## [Activities]
1 - In the lecture notes on the bootstrap, what does the Monte Carlo method replace complicated probability calculations with?
2 - In the bootstrap lecture notes, rename "Monte Carlo" to "random-sampling" and give again the part that opens with the words containing "# In our last" and closes with "variances, probabilities, etc.".
3 - Using the bootstrap lecture notes, say whether each statement agrees with them, and quote the deciding words: (a) The notes are dated 6 November 2018. (b) The Monte Carlo method is said to work for expectations but not for variances. (c) The sampling distribution of a statistic tells us about statistical uncertainty.
──────── Extract
# Simulation for Inference I — The Bootstrap

6 November 2018

$\newcommand{\Expect}[1]{\mathbb{E}\left[ #1 \right]} \newcommand{\Prob}[1]{\mathbb{P}\left[ #1 \right]} \newcommand{\Probwrt}[2]{\mathbb{P}_{#2}\left( #1 \right)} \newcommand{\Var}[1]{\mathrm{Var}\left[ #1 \right]} \newcommand{\Cov}[1]{\mathrm{Cov}\left[ #1 \right]}$

# In our last episode

• General strategy for simulating
• The Monte Carlo method: replace complicated probability calculations with repeated simulation
• To find $$\Expect{f(Y)}$$, do $$m$$ simulations $$Y_1, Y_2, ldots Y_m$$
• Then $$m^{-1}\sum_{1}^{m}{f(Y_i)} \approx \Expect{f(Y)}$$
• Also works for variances, probabilities, etc.

# Agenda

• The sampling distribution of a statistic tells us about statistical uncertainty (standard errors, biases, confidence sets)
────────────────
──────── Record extracts
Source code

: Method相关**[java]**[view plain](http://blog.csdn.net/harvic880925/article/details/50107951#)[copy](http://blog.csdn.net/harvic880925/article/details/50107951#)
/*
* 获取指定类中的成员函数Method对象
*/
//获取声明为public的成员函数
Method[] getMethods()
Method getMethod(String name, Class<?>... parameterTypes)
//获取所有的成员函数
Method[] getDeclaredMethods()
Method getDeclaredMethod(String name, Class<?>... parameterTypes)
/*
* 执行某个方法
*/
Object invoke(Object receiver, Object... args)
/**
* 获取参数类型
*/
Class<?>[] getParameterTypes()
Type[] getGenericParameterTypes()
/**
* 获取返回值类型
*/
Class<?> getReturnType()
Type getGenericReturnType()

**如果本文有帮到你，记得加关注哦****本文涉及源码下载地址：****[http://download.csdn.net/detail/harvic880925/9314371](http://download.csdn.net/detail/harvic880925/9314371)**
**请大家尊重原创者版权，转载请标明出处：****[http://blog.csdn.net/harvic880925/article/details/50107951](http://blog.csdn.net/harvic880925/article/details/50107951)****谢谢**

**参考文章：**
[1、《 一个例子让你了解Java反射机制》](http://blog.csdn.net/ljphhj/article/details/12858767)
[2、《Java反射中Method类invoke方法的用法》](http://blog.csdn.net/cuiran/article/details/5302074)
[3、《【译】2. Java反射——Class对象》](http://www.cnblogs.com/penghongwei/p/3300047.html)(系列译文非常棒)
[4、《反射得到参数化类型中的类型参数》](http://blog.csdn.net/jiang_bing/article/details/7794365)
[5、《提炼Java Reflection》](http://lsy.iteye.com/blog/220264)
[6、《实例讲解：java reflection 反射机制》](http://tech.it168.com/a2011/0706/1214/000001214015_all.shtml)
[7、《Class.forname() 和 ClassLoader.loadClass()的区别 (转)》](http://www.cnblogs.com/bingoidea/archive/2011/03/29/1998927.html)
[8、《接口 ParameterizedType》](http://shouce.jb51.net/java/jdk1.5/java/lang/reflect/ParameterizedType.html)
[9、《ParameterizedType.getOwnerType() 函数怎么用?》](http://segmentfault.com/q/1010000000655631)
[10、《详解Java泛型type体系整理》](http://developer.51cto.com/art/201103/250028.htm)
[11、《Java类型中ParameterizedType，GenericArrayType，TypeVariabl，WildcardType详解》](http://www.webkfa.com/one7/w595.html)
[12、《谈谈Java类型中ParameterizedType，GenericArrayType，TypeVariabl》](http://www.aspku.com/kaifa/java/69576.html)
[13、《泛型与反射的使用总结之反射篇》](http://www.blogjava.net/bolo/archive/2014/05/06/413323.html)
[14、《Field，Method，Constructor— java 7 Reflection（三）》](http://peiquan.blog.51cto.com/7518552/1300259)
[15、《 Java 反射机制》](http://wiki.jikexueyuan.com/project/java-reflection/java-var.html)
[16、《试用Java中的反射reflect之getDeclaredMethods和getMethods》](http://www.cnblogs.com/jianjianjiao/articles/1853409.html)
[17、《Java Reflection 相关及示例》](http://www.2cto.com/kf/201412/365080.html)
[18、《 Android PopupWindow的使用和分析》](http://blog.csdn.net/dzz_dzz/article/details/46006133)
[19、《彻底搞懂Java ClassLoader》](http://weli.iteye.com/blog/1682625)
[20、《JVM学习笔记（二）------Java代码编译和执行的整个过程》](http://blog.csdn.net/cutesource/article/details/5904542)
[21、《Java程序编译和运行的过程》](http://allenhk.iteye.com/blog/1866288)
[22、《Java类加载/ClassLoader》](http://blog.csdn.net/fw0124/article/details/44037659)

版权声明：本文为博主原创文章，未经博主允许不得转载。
────────────────
──────── Record extracts
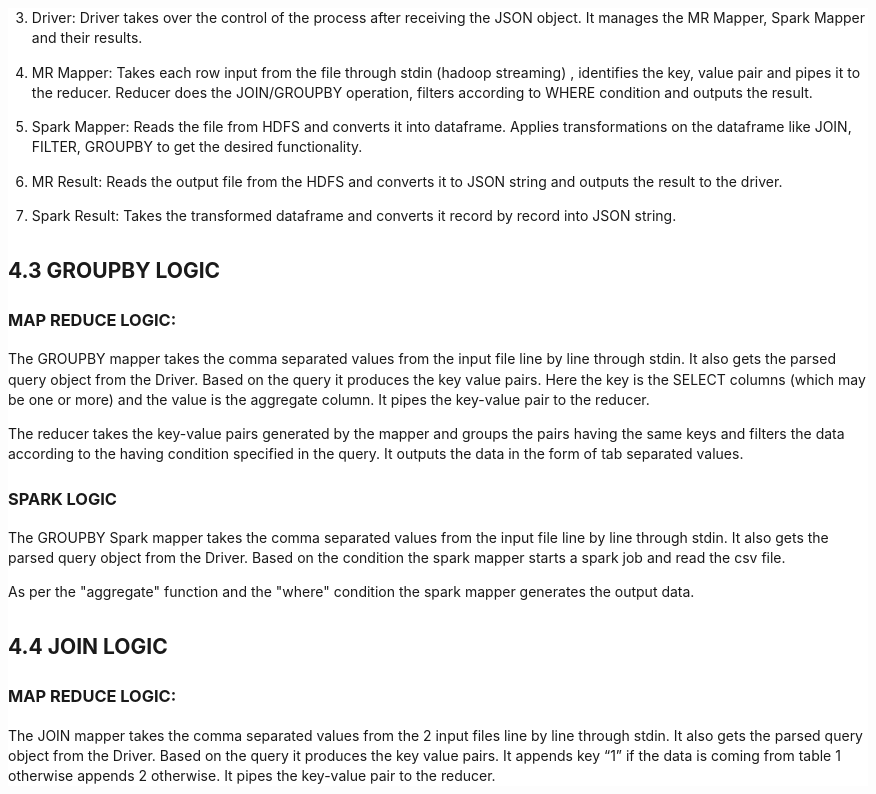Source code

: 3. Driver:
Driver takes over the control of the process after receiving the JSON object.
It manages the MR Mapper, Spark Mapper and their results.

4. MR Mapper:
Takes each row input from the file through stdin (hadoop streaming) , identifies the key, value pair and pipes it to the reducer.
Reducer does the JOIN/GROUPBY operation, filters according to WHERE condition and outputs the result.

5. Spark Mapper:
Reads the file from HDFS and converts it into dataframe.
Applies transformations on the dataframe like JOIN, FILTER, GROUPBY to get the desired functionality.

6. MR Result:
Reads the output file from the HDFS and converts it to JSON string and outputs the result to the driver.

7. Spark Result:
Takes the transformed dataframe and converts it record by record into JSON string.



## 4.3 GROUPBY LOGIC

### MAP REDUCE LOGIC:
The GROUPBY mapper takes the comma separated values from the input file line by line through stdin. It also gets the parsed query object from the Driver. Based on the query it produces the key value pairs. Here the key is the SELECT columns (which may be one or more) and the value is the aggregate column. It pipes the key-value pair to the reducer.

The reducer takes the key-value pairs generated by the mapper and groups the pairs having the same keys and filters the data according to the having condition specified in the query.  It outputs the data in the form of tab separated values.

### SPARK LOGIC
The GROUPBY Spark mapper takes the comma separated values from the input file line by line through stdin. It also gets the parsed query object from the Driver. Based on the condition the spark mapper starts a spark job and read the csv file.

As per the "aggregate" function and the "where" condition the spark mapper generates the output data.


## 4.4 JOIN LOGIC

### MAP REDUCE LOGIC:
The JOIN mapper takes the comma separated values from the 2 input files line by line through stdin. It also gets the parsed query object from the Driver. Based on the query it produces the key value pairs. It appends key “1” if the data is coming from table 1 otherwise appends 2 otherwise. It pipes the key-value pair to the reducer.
────────────────
──────── Record extracts
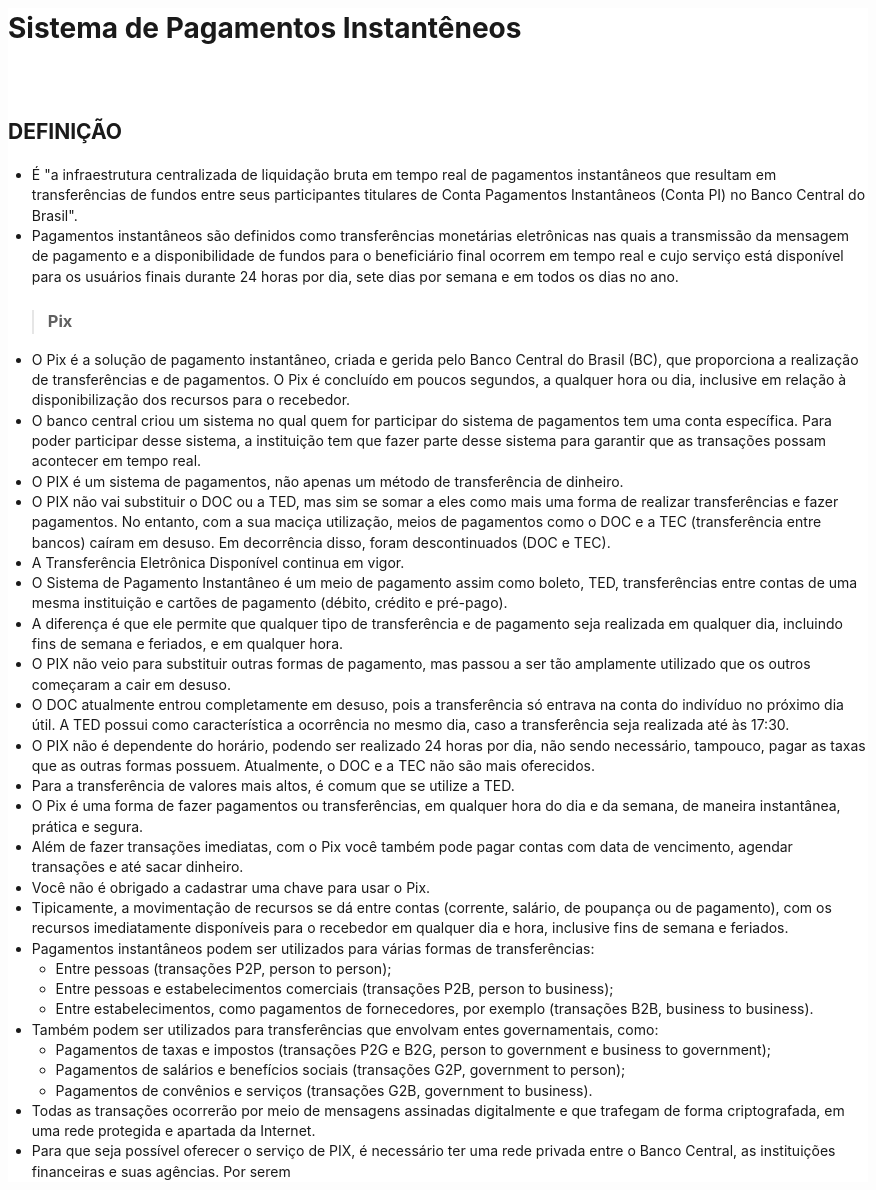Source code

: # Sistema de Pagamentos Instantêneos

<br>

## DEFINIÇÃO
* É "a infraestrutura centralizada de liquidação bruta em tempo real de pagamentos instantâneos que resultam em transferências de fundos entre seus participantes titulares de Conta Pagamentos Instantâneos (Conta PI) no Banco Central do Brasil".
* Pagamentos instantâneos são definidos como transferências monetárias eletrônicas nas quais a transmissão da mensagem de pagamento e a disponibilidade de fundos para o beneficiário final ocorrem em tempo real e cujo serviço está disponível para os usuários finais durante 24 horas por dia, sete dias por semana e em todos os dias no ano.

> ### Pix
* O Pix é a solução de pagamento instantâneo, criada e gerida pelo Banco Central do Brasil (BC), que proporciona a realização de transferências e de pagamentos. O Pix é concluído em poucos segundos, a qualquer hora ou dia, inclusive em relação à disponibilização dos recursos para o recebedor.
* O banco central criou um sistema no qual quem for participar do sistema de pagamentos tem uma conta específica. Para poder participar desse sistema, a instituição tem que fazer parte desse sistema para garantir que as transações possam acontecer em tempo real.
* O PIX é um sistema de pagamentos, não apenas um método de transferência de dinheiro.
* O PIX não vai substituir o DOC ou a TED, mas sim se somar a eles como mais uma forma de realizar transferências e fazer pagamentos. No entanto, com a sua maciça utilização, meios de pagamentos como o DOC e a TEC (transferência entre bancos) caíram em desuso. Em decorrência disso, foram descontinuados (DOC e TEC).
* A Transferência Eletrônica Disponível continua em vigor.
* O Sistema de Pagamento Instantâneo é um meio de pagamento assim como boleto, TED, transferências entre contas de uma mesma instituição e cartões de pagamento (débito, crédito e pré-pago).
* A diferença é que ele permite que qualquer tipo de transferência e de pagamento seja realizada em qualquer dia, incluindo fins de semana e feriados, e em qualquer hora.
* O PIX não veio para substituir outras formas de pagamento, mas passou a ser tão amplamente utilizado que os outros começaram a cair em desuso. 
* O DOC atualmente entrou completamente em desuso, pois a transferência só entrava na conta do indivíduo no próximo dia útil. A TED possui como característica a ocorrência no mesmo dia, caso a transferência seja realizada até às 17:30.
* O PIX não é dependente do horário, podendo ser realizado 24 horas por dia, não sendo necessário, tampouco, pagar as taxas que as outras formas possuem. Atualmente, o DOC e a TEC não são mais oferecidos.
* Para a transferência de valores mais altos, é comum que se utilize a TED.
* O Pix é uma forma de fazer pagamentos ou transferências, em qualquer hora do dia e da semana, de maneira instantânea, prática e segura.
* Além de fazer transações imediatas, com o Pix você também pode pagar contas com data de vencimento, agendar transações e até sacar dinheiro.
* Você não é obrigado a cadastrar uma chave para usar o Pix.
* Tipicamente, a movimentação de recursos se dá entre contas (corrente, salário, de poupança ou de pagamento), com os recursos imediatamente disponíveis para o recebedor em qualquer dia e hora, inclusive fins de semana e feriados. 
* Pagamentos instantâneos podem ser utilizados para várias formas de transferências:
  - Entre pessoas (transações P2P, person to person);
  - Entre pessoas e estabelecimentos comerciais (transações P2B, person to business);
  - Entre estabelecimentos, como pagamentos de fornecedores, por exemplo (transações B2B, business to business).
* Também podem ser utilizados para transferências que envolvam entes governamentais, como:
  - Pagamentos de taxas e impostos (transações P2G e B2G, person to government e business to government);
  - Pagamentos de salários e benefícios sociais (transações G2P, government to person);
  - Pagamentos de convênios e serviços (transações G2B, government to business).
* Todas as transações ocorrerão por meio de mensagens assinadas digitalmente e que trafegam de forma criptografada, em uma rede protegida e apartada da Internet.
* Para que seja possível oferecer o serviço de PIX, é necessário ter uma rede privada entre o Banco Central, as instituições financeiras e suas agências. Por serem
────────────────
## [Solutions by task]
1 - Repeated simulation.

2 -
# In our last episode

• General strategy for simulating
• The random-sampling method: replace complicated probability calculations with repeated simulation
• To find $$\Expect{f(Y)}$$, do $$m$$ simulations $$Y_1, Y_2, ldots Y_m$$
• Then $$m^{-1}\sum_{1}^{m}{f(Y_i)} \approx \Expect{f(Y)}$$
• Also works for variances, probabilities, etc.

3 -
(a) Yes: "6 November 2018"
(b) No: "Also works for variances, probabilities, etc."
(c) Yes: "The sampling distribution of a statistic tells us about statistical uncertainty"